As for being “kicked off by a handful of politicians and their public servants”, isn’t that how our Government/political system works?

Since 1901 we have held elections approx every three years, we the people of Australia select “politicians” to run the nation on our behalf, if we don’t like what’s happening we kick them out and put another mob in charge of the shop.

We, unlike a lot of the worlds nations, are not run by the military, we the people, via our politicians, set the course, not the Generals and Admirals.

Yes it was a huge change of direction when it comes to the nations national security, but that’s what we pay the Government/politicians to do.
 

John Newman

The Bunker Group
Interesting article. It addresses how much of a black box the reactor really is. This has troubled me. Thought it sounded too simple from the pollies description. Significant infrastructure, both human and material is going to be needed. While the government did an admirable job of keeping it quiet, they didn't do the necessary spade work with the neighbors. Perhaps the very short time frame helps explain both. I don't agree with his assertions re AIP or downplaying the importance of range. Naval group sounds like they deserve what they got.
Interesting article, maybe?

What’s more often interesting is the ‘spin’ that the editor, Kym Bergmann, of APDR often puts on his articles/comments.

Often the focus, or colour, of his articles appear to ‘align’ with whoever is paying for full page advertisements in his magazine (unfortunately APDR is not the publication it once was, I used to buy hard copy magazines back in the day when it was PDR, not APDR, 45+ years ago, yes I’m showing my age).

As for the ‘balance’ between keeping this project under wraps and letting the ‘neighbours’ know what is boiling in the pot, well that answer is black and white, very black and white.

Secrets are hard to keep, very hard to keep, if during this process we had gone out of our way to tell the neighbours what was in the works, well it wouldn’t have been a secret for long.

Some will say we should have told the neighbours earlier, I would say that was impossible.

At the end of the day, our national interests come first, second and last too.

If the neighbours want to bitch about it, so be it, no apologies.

Cheers,
 

Redlands18

Well-Known Member
Interesting article, maybe?

What’s more often interesting is the ‘spin’ that the editor, Kym Bergmann, of APDR often puts on his articles/comments.

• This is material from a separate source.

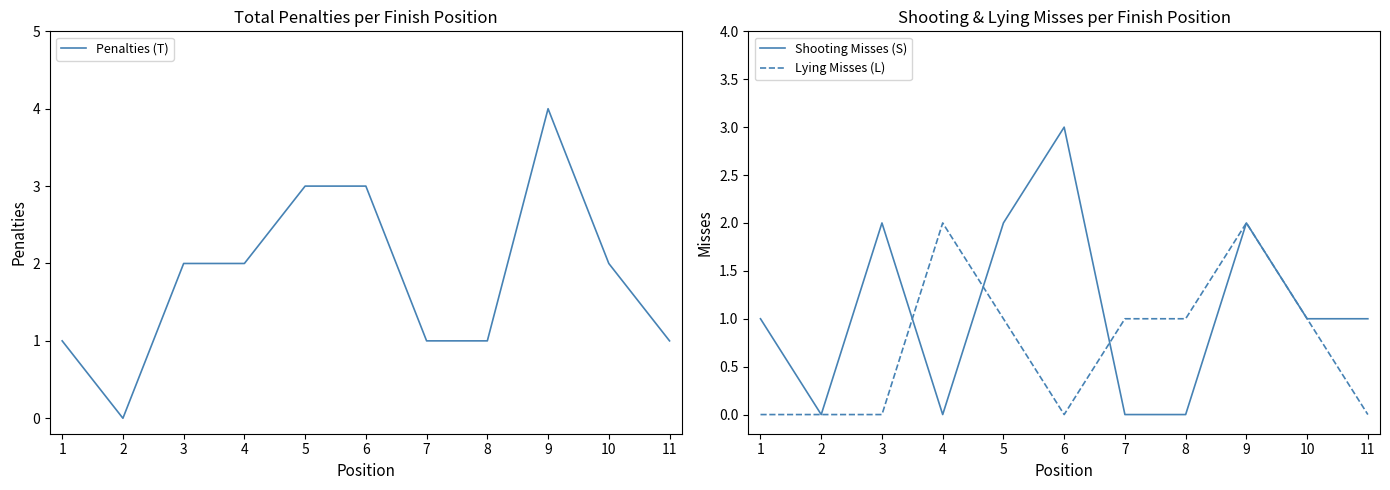

True or false: Lying Misses (L) and Penalties (T) intersect in this chart.

False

Often the focus, or colour, of his articles appear to ‘align’ with whoever is paying for full page advertisements in his magazine (unfortunately APDR is not the publication it once was, I used to buy hard copy magazines back in the day when it was PDR, not APDR, 45+ years ago, yes I’m showing my age).

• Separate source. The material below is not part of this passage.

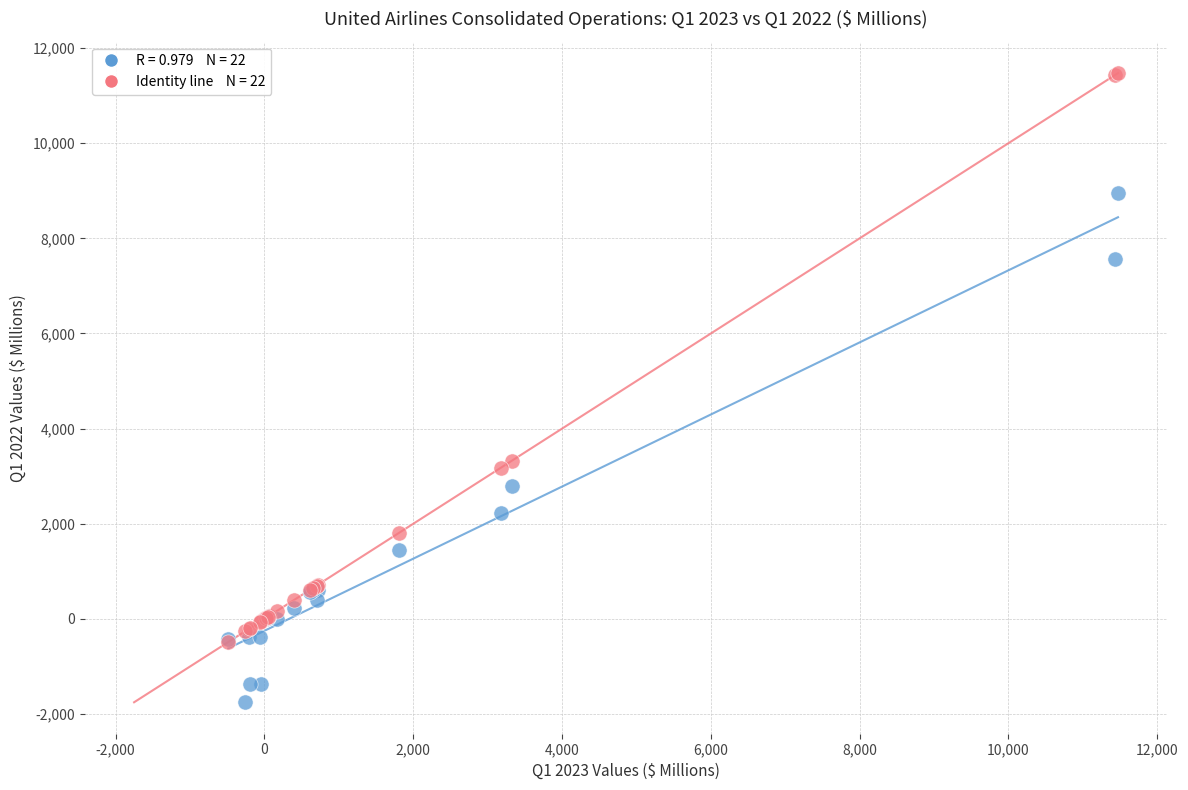

Across all series, what Y value is closest to 4860?

3322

As for the ‘balance’ between keeping this project under wraps and letting the ‘neighbours’ know what is boiling in the pot, well that answer is black and white, very black and white.

Secrets are hard to keep, very hard to keep, if during this process we had gone out of our way to tell the neighbours what was in the works, well it wouldn’t have been a secret for long.

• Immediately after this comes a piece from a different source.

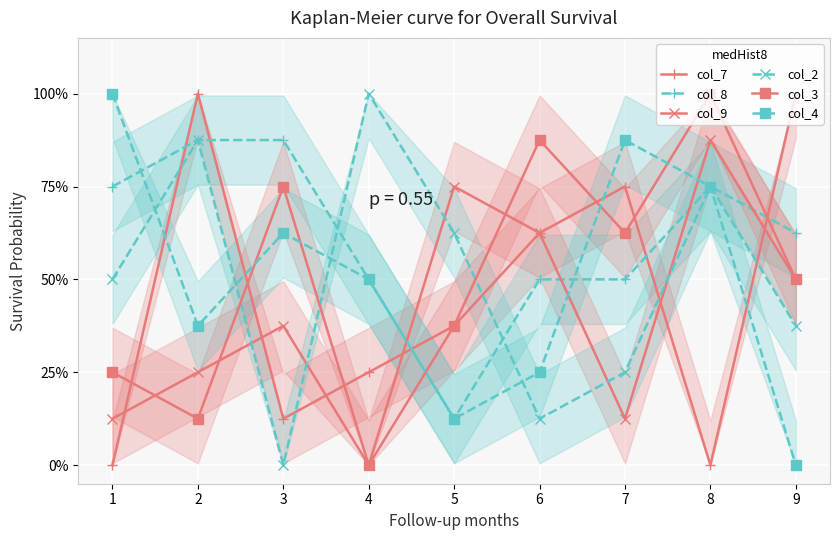

How many data points in col_4 are above 0?

8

Some will say we should have told the neighbours earlier, I would say that was impossible.

At the end of the day, our national interests come first, second and last too.

If the neighbours want to bitch about it, so be it, no apologies.

Cheers,
Yes used to get the PDR Annual every year too, which had the current Military strength of every Nation.
 

John Newman

The Bunker Group
Yes used to get the PDR Annual every year too, which had the current Military strength of every Nation.
You’re showing your age too, an old bastard like me!

Yes the PDR Annual yearbook, which included a reproduction of the updated IISS Military Balance, always made good reading, gave a very good, and reasonably accurate, look at the military direction of each of the worlds nations.

Believe it or not, in my garage is a large number of packing boxes full of decades worth of PDR and other military/defence related magazines.

That includes boxes full of Australian Aviation mags, including very early mags when AA was known as “Australian Aviation & Defence Review”.

Actually I’ve been thinking of doing a big clean out, but I don’t want to ‘bin’ them, maybe someone here on DT might be interested in them??